ACTION ITEM: Return the data exactly, apart from leaving out the pictures.

RECORDS PROVIDED:
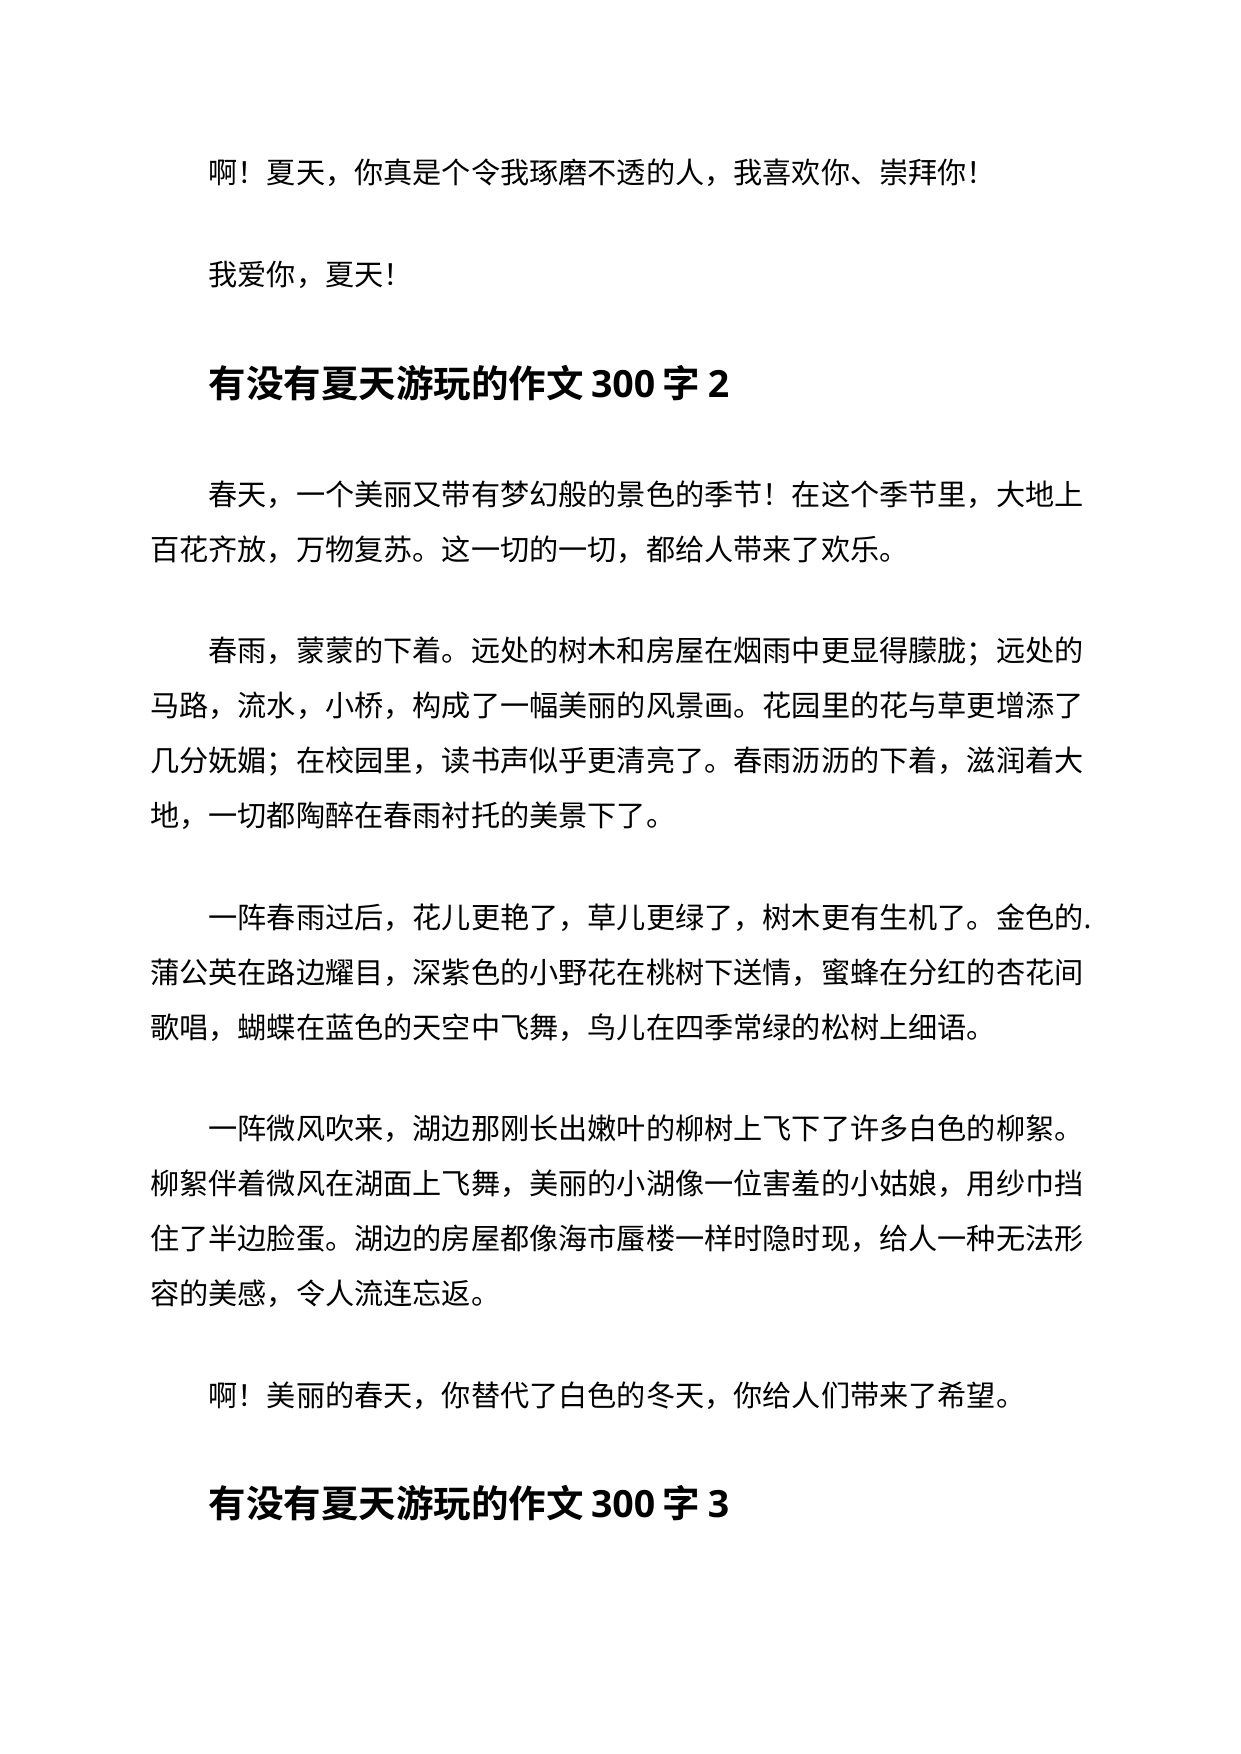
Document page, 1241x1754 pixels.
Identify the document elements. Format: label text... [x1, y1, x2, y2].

text 一阵春雨过后，花儿更艳了，草儿更绿了，树木更有生机了。金色的.蒲公英在路边耀目，深紫色的小野花在桃树下送情，蜜蜂在分红的杏花间歌唱，蝴蝶在蓝色的天空中飞舞，鸟儿在四季常绿的松树上细语。 [150, 894, 1090, 1046]
text 春天，一个美丽又带有梦幻般的景色的季节！在这个季节里，大地上百花齐放，万物复苏。这一切的一切，都给人带来了欢乐。 [150, 471, 1090, 568]
text 有没有夏天游玩的作文300字2 [150, 353, 1090, 408]
text 有没有夏天游玩的作文300字3 [150, 1474, 1090, 1529]
text 我爱你，夏天！ [150, 252, 1090, 294]
text 啊！夏天，你真是个令我琢磨不透的人，我喜欢你、崇拜你！ [150, 150, 1090, 192]
text 啊！美丽的春天，你替代了白色的冬天，你给人们带来了希望。 [150, 1372, 1090, 1415]
text 一阵微风吹来，湖边那刚长出嫩叶的柳树上飞下了许多白色的柳絮。柳絮伴着微风在湖面上飞舞，美丽的小湖像一位害羞的小姑娘，用纱巾挡住了半边脸蛋。湖边的房屋都像海市蜃楼一样时隐时现，给人一种无法形容的美感，令人流连忘返。 [150, 1106, 1090, 1313]
text 春雨，蒙蒙的下着。远处的树木和房屋在烟雨中更显得朦胧；远处的马路，流水，小桥，构成了一幅美丽的风景画。花园里的花与草更增添了几分妩媚；在校园里，读书声似乎更清亮了。春雨沥沥的下着，滋润着大地，一切都陶醉在春雨衬托的美景下了。 [150, 628, 1090, 835]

EXERCISE RESULT:
Document page, 1241x1754 pixels.
Identify the document elements. Format: label text... [x1, y1, x2, y2].

text 一阵春雨过后，花儿更艳了，草儿更绿了，树木更有生机了。金色的.蒲公英在路边耀目，深紫色的小野花在桃树下送情，蜜蜂在分红的杏花间歌唱，蝴蝶在蓝色的天空中飞舞，鸟儿在四季常绿的松树上细语。 [150, 894, 1090, 1046]
text 春天，一个美丽又带有梦幻般的景色的季节！在这个季节里，大地上百花齐放，万物复苏。这一切的一切，都给人带来了欢乐。 [150, 471, 1090, 568]
text 有没有夏天游玩的作文300字2 [150, 353, 1090, 408]
text 有没有夏天游玩的作文300字3 [150, 1474, 1090, 1529]
text 我爱你，夏天！ [150, 252, 1090, 294]
text 啊！夏天，你真是个令我琢磨不透的人，我喜欢你、崇拜你！ [150, 150, 1090, 192]
text 啊！美丽的春天，你替代了白色的冬天，你给人们带来了希望。 [150, 1372, 1090, 1415]
text 一阵微风吹来，湖边那刚长出嫩叶的柳树上飞下了许多白色的柳絮。柳絮伴着微风在湖面上飞舞，美丽的小湖像一位害羞的小姑娘，用纱巾挡住了半边脸蛋。湖边的房屋都像海市蜃楼一样时隐时现，给人一种无法形容的美感，令人流连忘返。 [150, 1106, 1090, 1313]
text 春雨，蒙蒙的下着。远处的树木和房屋在烟雨中更显得朦胧；远处的马路，流水，小桥，构成了一幅美丽的风景画。花园里的花与草更增添了几分妩媚；在校园里，读书声似乎更清亮了。春雨沥沥的下着，滋润着大地，一切都陶醉在春雨衬托的美景下了。 [150, 628, 1090, 835]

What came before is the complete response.